No garden survives intact from the Elizabethan or early Stuart period. Changing fashions and the essentially ephemeral nature of plants and flowers have left us with only remnants and glimpses and some much later (and rather questionable) recreations. Reliable information on gardens from this period is slight and garden historians (a relatively new discipline) have tended to focus on the well-known and relatively well-documented estates of royalty and the aristocracy.
Roy Strong’s The Renaissance Garden in England set the tone in the late 1970s with research that focused exclusively on lavish royal and aristocratic gardens, such as Henry VIII’s Hampton Court and Lord Pembroke’s fantastical Renaissance gardens at Wilton House in Salisbury. Such research created an image of Tudor gardens as vast, sumptuous places full of pageant, complex patterning and theatre. Little emerged about the practicalities of plants and gardening.
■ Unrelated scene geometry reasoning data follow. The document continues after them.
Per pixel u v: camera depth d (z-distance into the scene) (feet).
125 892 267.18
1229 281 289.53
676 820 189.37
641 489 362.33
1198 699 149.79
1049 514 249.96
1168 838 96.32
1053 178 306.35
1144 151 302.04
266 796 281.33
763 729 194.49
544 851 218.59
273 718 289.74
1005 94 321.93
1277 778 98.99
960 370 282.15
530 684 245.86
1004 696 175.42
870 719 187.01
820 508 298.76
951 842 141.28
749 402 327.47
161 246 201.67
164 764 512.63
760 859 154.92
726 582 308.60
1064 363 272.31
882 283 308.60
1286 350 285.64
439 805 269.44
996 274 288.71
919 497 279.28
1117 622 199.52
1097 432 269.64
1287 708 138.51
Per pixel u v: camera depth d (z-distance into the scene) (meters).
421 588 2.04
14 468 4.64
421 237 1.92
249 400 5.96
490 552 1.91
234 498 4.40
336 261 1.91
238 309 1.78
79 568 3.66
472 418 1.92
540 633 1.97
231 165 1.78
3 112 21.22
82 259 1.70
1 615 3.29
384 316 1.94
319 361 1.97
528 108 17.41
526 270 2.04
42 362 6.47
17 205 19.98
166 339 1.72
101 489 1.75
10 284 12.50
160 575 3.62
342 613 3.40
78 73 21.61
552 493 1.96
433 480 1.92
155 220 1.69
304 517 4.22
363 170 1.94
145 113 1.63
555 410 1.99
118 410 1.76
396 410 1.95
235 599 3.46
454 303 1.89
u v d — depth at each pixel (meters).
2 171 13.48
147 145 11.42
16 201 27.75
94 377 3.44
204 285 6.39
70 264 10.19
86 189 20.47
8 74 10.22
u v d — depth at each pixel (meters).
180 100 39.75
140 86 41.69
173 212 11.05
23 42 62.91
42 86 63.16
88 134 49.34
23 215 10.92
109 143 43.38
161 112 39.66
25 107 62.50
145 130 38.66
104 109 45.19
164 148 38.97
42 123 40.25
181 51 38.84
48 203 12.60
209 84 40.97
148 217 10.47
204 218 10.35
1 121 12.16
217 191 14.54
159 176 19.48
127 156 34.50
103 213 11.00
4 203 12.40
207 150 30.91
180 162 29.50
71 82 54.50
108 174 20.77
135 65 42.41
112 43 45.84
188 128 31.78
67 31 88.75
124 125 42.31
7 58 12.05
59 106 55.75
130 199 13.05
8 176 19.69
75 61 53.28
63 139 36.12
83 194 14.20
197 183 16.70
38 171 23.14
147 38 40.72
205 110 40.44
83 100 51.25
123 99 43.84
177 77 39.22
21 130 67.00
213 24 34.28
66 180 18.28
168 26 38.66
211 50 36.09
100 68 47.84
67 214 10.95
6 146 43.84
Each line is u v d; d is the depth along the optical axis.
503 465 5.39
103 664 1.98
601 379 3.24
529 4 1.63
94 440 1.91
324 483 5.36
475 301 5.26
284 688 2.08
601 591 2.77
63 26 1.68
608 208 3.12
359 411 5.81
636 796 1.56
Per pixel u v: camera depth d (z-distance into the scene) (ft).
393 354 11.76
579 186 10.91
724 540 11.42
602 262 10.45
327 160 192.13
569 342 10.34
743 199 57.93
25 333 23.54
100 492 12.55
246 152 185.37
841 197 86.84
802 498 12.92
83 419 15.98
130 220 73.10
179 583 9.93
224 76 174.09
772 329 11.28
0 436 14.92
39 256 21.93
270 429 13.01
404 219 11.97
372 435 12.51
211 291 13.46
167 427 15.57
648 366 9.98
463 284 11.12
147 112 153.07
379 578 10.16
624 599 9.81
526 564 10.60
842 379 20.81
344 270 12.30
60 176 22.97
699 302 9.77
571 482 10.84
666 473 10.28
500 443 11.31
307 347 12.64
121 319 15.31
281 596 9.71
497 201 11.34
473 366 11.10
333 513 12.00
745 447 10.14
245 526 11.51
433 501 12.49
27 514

Pluckily heading to the other end of the social spectrum, Margaret Willes’ The Gardens of the British Working Class (2014) sought to explore 400 years of horticultural endeavours in the modest plots of the ‘lower orders’. For Tudor and early Stuart times, she made much use of the gardening manuals published from the mid-16th century: publications such as A Hundred Good Points of Husbandry (1557), with its jovial rhymes designed to help readers remember how and when to perform tasks, and The Country Housewife’s Garden (1618) gave instructions on everything, from digging and creating beds, to manuring, watering, planting and bee-keeping. Willes paints a picture not of lavish spectacle, but of the hard work involved in the production and storage of food from the garden.
Jill Francis has positioned her research somewhere between these two strands of society. She focuses on the gardens and, more importantly, the gardening activity of ‘the rural county gentry’, whom she categorises as knights, esquires and clergymen, people who owned their own land but were not part of the nobility. To this end, she has analysed an impressive array of 16th- and 17th-century manuscripts (household journals, correspondence, account books) to identify what was happening in gentlemen’s gardens at this time. She has interesting things to say about the role and skills of gardeners, the range of flowers being cultivated and the reasons why people gardened.
But it is a difficult focus to maintain. Despite her interest in practical gardening, much of her text simply describes various garden features and layouts and her sources range from images of grander gentleman’s gardens, such as at Trentham Hall in Staffordshire, with its vast Italianate terraces and fountains directly inspired by gardens of the nobility, to practical gardening journals (for which she supplies a helpful bibliography), which were probably pitched more at working gardeners and the lower orders studied in Willes’ book.
Francis is at her best analysing the previously unexplored archives of Sir Thomas Temple, including letters written to his estate steward about his garden at Burton Dassett in Warwickshire. From this we learn about how specific plants were chosen and propagated, where they were planted and how the soil was fed. It is a rare glimpse into the interests and activities of a possibly typical gentleman gardener in the early 1630s.
The book is splendidly illustrated with published and archival images from the 16th and 17th centuries, reproduced with great clarity and carefully analysed and explained. These are interspersed with colourful, but often less significant, contemporary photographs.
Despite its rather uninspiring title (the doctoral thesis on which it is based had the much jollier name ‘A ffitt place for any Gentleman’), this is an enjoyable study with much new material, new thinking and some excellently chosen and reproduced images.
Gardens and Gardening in Early Modern England and Wales
Yale 412pp £35
Jill Sinclair is co-editor of Historic Gardens Review and a tutor in landscape history at the University of Sheffield and the Oxford University Department for Continuing Education.